Another reason it's not great is because of the structure. The book ~spans 2000 years of London's history~, which means that Rutherford hits the high points of English history with Rutherford's bland interconnected families forced in. At one point, Chaucer, who is, incidentally, the godfather of one of the families' child, Chaucer casually mentions that he's going to write a story about a bunch of pilgrims! O M G! Further, as stated before, he can't draw a character to save his life. No, two repeated adjectives do not a personality make.
And the most important reason, I think, that it's not very good, is that Rutherford seems to have some scorn for historical people.
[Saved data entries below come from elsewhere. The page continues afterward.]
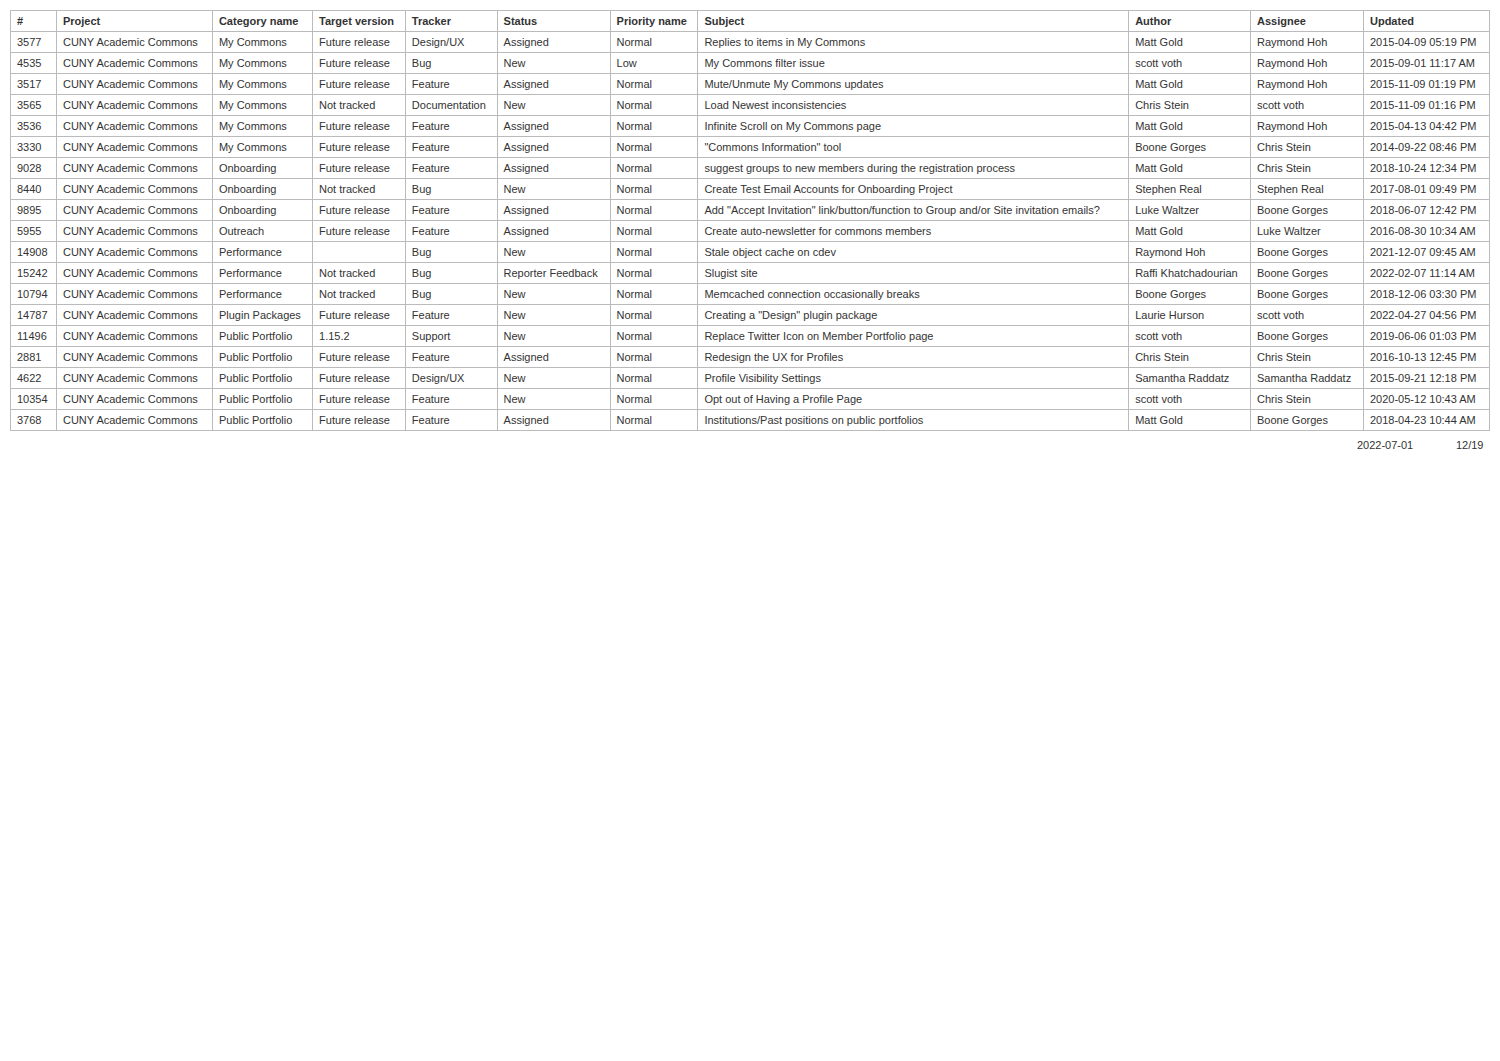| # | Project | Category name | Target version | Tracker | Status | Priority name | Subject | Author | Assignee | Updated |
| --- | --- | --- | --- | --- | --- | --- | --- | --- | --- | --- |
| 3577 | CUNY Academic Commons | My Commons | Future release | Design/UX | Assigned | Normal | Replies to items in My Commons | Matt Gold | Raymond Hoh | 2015-04-09 05:19 PM |
| 4535 | CUNY Academic Commons | My Commons | Future release | Bug | New | Low | My Commons filter issue | scott voth | Raymond Hoh | 2015-09-01 11:17 AM |
| 3517 | CUNY Academic Commons | My Commons | Future release | Feature | Assigned | Normal | Mute/Unmute My Commons updates | Matt Gold | Raymond Hoh | 2015-11-09 01:19 PM |
| 3565 | CUNY Academic Commons | My Commons | Not tracked | Documentation | New | Normal | Load Newest inconsistencies | Chris Stein | scott voth | 2015-11-09 01:16 PM |
| 3536 | CUNY Academic Commons | My Commons | Future release | Feature | Assigned | Normal | Infinite Scroll on My Commons page | Matt Gold | Raymond Hoh | 2015-04-13 04:42 PM |
| 3330 | CUNY Academic Commons | My Commons | Future release | Feature | Assigned | Normal | "Commons Information" tool | Boone Gorges | Chris Stein | 2014-09-22 08:46 PM |
| 9028 | CUNY Academic Commons | Onboarding | Future release | Feature | Assigned | Normal | suggest groups to new members during the registration process | Matt Gold | Chris Stein | 2018-10-24 12:34 PM |
| 8440 | CUNY Academic Commons | Onboarding | Not tracked | Bug | New | Normal | Create Test Email Accounts for Onboarding Project | Stephen Real | Stephen Real | 2017-08-01 09:49 PM |
| 9895 | CUNY Academic Commons | Onboarding | Future release | Feature | Assigned | Normal | Add "Accept Invitation" link/button/function to Group and/or Site invitation emails? | Luke Waltzer | Boone Gorges | 2018-06-07 12:42 PM |
| 5955 | CUNY Academic Commons | Outreach | Future release | Feature | Assigned | Normal | Create auto-newsletter for commons members | Matt Gold | Luke Waltzer | 2016-08-30 10:34 AM |
| 14908 | CUNY Academic Commons | Performance | | Bug | New | Normal | Stale object cache on cdev | Raymond Hoh | Boone Gorges | 2021-12-07 09:45 AM |
| 15242 | CUNY Academic Commons | Performance | Not tracked | Bug | Reporter Feedback | Normal | Slugist site | Raffi Khatchadourian | Boone Gorges | 2022-02-07 11:14 AM |
| 10794 | CUNY Academic Commons | Performance | Not tracked | Bug | New | Normal | Memcached connection occasionally breaks | Boone Gorges | Boone Gorges | 2018-12-06 03:30 PM |
| 14787 | CUNY Academic Commons | Plugin Packages | Future release | Feature | New | Normal | Creating a "Design" plugin package | Laurie Hurson | scott voth | 2022-04-27 04:56 PM |
| 11496 | CUNY Academic Commons | Public Portfolio | 1.15.2 | Support | New | Normal | Replace Twitter Icon on Member Portfolio page | scott voth | Boone Gorges | 2019-06-06 01:03 PM |
| 2881 | CUNY Academic Commons | Public Portfolio | Future release | Feature | Assigned | Normal | Redesign the UX for Profiles | Chris Stein | Chris Stein | 2016-10-13 12:45 PM |
| 4622 | CUNY Academic Commons | Public Portfolio | Future release | Design/UX | New | Normal | Profile Visibility Settings | Samantha Raddatz | Samantha Raddatz | 2015-09-21 12:18 PM |
| 10354 | CUNY Academic Commons | Public Portfolio | Future release | Feature | New | Normal | Opt out of Having a Profile Page | scott voth | Chris Stein | 2020-05-12 10:43 AM |
| 3768 | CUNY Academic Commons | Public Portfolio | Future release | Feature | Assigned | Normal | Institutions/Past positions on public portfolios | Matt Gold | Boone Gorges | 2018-04-23 10:44 AM |
| 2022-07-01 12/19 |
I've read things that have less than stellar prose* and enjoyed them - my favorite historical series is Alan Gordon's Jester books, which are wonderful, but have a few stylistic quirks that get on my nerves quite a bit. But Gordon doesn't seem to be smirking up his sleeve at medieval people. Rutherford mocks medieval medical attitudes; treatment of women*; and 16th century medical knowledge. The problem with this is that it creates distance and threatens the immersion; and also, it's hard to like characters that the author looks down on. Presumably you write historical fiction because you like, at least a little bit, the past, and can deal with its imperfections in ways other than directly commenting on them.
So anyway, I only read it because it was long and I didn't have much other choice*, weight limits on airplanes being what they are, and I don't suggest that you read it, unless you're in a similar situation.
---
*you kind of have to, given the lack of stellar prose
*treatment of women in the middle ages was awful. The way to deal with that in your novel is not saying "treatment of women in the middle ages was awful."
*and ugh, I picked the worst books to bring. I have disliked 3 of 6 that I read, and then Parzival fell apart.